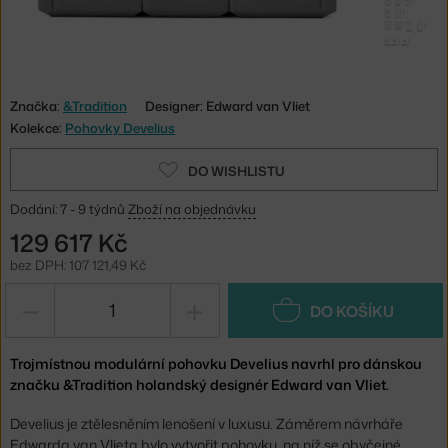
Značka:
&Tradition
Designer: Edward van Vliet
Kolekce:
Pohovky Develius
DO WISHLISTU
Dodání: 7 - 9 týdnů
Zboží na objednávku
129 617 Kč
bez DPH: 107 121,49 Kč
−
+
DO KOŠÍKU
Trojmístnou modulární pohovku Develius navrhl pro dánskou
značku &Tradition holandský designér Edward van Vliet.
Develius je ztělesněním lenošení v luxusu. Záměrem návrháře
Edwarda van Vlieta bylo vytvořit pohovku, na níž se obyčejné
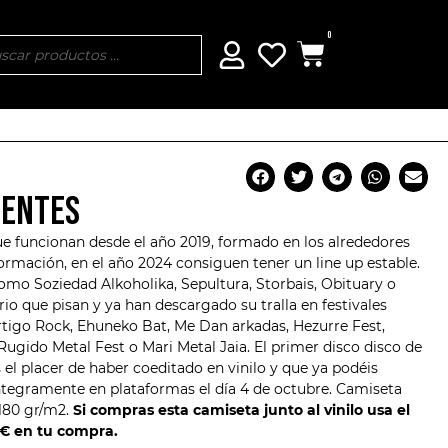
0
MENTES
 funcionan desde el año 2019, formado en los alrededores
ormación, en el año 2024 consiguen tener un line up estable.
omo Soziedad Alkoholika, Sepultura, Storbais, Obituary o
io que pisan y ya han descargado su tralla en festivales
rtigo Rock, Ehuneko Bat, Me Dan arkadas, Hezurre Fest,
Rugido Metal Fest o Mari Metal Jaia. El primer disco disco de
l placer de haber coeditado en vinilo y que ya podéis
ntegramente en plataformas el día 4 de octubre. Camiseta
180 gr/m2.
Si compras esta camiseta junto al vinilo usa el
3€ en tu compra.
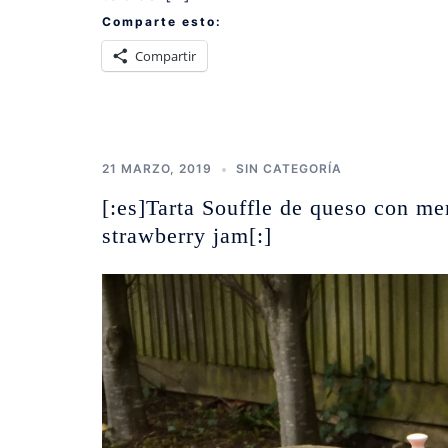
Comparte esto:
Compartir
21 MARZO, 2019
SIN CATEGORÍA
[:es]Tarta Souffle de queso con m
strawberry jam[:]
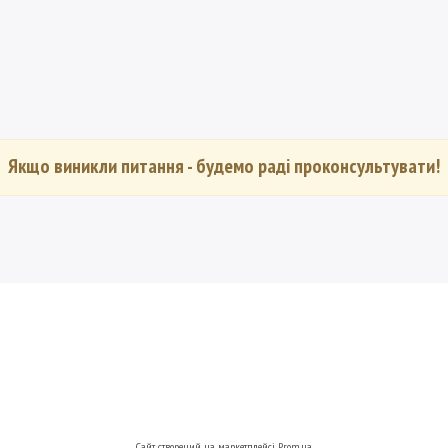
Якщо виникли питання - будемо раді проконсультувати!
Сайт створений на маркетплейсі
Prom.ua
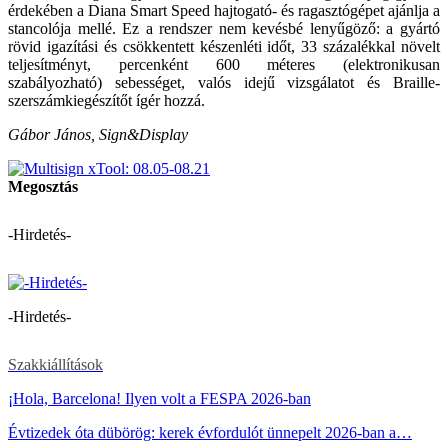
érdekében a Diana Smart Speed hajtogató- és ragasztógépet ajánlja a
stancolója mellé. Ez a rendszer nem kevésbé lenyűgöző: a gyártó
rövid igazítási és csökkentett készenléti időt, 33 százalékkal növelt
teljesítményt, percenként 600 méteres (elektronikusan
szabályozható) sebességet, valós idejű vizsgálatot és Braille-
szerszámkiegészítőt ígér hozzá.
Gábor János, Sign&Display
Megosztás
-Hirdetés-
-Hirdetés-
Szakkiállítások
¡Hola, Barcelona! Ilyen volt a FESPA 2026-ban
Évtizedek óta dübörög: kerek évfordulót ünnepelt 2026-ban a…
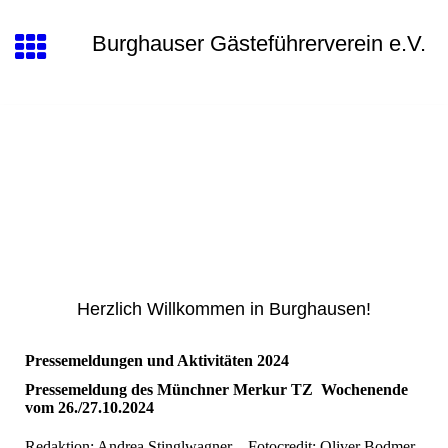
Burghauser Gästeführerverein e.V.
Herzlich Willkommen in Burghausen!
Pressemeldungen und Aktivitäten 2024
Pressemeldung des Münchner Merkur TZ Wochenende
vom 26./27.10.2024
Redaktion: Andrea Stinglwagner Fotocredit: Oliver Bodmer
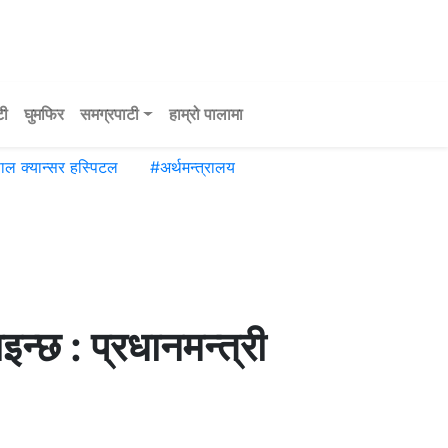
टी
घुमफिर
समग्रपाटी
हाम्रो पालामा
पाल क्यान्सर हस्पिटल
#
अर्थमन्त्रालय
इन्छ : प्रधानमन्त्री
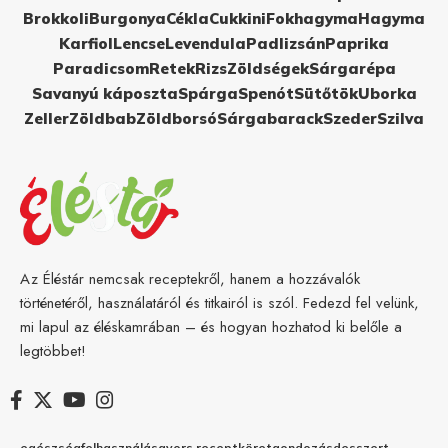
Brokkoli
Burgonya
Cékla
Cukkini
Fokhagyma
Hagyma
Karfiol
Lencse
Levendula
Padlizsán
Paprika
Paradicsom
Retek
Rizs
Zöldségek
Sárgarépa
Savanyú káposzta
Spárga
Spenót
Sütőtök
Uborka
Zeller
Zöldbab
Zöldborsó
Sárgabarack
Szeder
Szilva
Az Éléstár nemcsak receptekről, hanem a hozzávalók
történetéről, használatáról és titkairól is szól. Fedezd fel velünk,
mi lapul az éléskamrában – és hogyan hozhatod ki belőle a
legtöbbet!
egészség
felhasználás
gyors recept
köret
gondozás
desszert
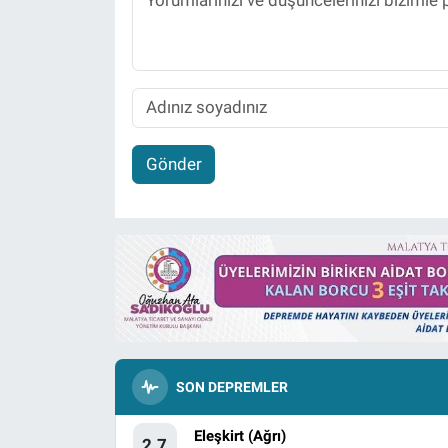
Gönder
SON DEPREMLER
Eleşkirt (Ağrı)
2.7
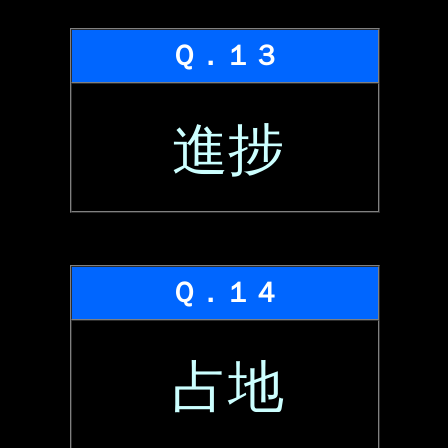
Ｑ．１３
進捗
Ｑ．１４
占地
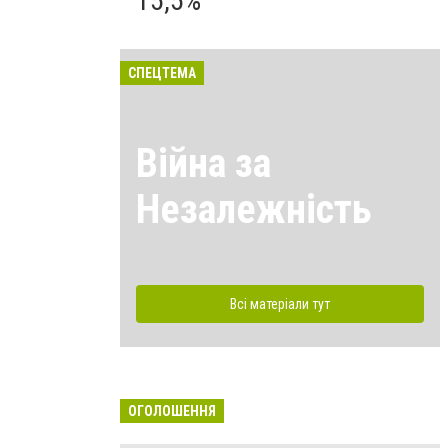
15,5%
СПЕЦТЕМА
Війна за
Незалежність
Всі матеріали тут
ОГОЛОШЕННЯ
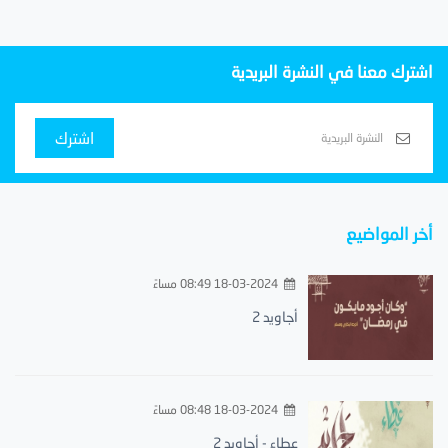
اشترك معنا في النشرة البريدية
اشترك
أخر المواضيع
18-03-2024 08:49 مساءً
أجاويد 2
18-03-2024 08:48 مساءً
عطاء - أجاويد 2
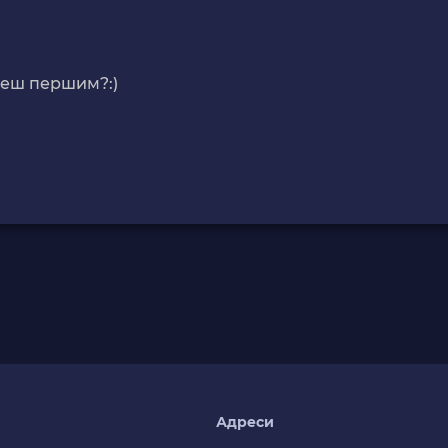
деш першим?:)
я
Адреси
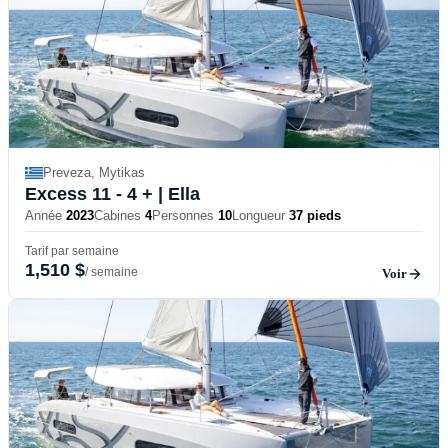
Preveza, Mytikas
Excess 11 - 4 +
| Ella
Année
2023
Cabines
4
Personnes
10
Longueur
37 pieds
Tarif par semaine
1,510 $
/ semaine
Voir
____________________
◆ ASSIGNED TASK
The data above is to be printed exactly, all of it, except for the pictures.

◆ PROBLEM SOLUTION
Značka:
&Tradition
Designer: Edward van Vliet
Kolekce:
Pohovky Develius
DO WISHLISTU
Dodání: 7 - 9 týdnů
Zboží na objednávku
129 617 Kč
bez DPH: 107 121,49 Kč
−
+
DO KOŠÍKU
Trojmístnou modulární pohovku Develius navrhl pro dánskou
značku &Tradition holandský designér Edward van Vliet.
Develius je ztělesněním lenošení v luxusu. Záměrem návrháře
Edwarda van Vlieta bylo vytvořit pohovku, na níž se obyčejné
0
MENTES
 funcionan desde el año 2019, formado en los alrededores
ormación, en el año 2024 consiguen tener un line up estable.
omo Soziedad Alkoholika, Sepultura, Storbais, Obituary o
io que pisan y ya han descargado su tralla en festivales
rtigo Rock, Ehuneko Bat, Me Dan arkadas, Hezurre Fest,
Rugido Metal Fest o Mari Metal Jaia. El primer disco disco de
l placer de haber coeditado en vinilo y que ya podéis
ntegramente en plataformas el día 4 de octubre. Camiseta
180 gr/m2.
Si compras esta camiseta junto al vinilo usa el
3€ en tu compra.
Comparte esto:
Compartir
21 MARZO, 2019
SIN CATEGORÍA
[:es]Tarta Souffle de queso con m
strawberry jam[:]
Якщо виникли питання - будемо раді проконсультувати!
Сайт створений на маркетплейсі
Prom.ua
érdekében a Diana Smart Speed hajtogató- és ragasztógépet ajánlja a
stancolója mellé. Ez a rendszer nem kevésbé lenyűgöző: a gyártó
rövid igazítási és csökkentett készenléti időt, 33 százalékkal növelt
teljesítményt, percenként 600 méteres (elektronikusan
szabályozható) sebességet, valós idejű vizsgálatot és Braille-
szerszámkiegészítőt ígér hozzá.
Gábor János, Sign&Display
Megosztás
-Hirdetés-
-Hirdetés-
Szakkiállítások
¡Hola, Barcelona! Ilyen volt a FESPA 2026-ban
Évtizedek óta dübörög: kerek évfordulót ünnepelt 2026-ban a…
Burghauser Gästeführerverein e.V.
Herzlich Willkommen in Burghausen!
Pressemeldungen und Aktivitäten 2024
Pressemeldung des Münchner Merkur TZ Wochenende
vom 26./27.10.2024
Redaktion: Andrea Stinglwagner Fotocredit: Oliver Bodmer
टी
घुमफिर
समग्रपाटी
हाम्रो पालामा
पाल क्यान्सर हस्पिटल
#
अर्थमन्त्रालय
इन्छ : प्रधानमन्त्री
Brokkoli
Burgonya
Cékla
Cukkini
Fokhagyma
Hagyma
Karfiol
Lencse
Levendula
Padlizsán
Paprika
Paradicsom
Retek
Rizs
Zöldségek
Sárgarépa
Savanyú káposzta
Spárga
Spenót
Sütőtök
Uborka
Zeller
Zöldbab
Zöldborsó
Sárgabarack
Szeder
Szilva
Az Éléstár nemcsak receptekről, hanem a hozzávalók
történetéről, használatáról és titkairól is szól. Fedezd fel velünk,
mi lapul az éléskamrában – és hogyan hozhatod ki belőle a
legtöbbet!
egészség
felhasználás
gyors recept
köret
gondozás
desszert
Gönder
SON DEPREMLER
Eleşkirt (Ağrı)
2.7
Ｑ．１３
進捗
Ｑ．１４
占地
15,5%
СПЕЦТЕМА
Війна за
Незалежність
Всі матеріали тут
ОГОЛОШЕННЯ
اشترك معنا في النشرة البريدية
اشترك
أخر المواضيع
18-03-2024 08:49 مساءً
أجاويد 2
18-03-2024 08:48 مساءً
عطاء - أجاويد 2
деш першим?:)
я
Адреси
Preveza, Mytikas
Excess 11 - 4 +
| Ella
Année
2023
Cabines
4
Personnes
10
Longueur
37 pieds
Tarif par semaine
1,510 $
/ semaine
Voir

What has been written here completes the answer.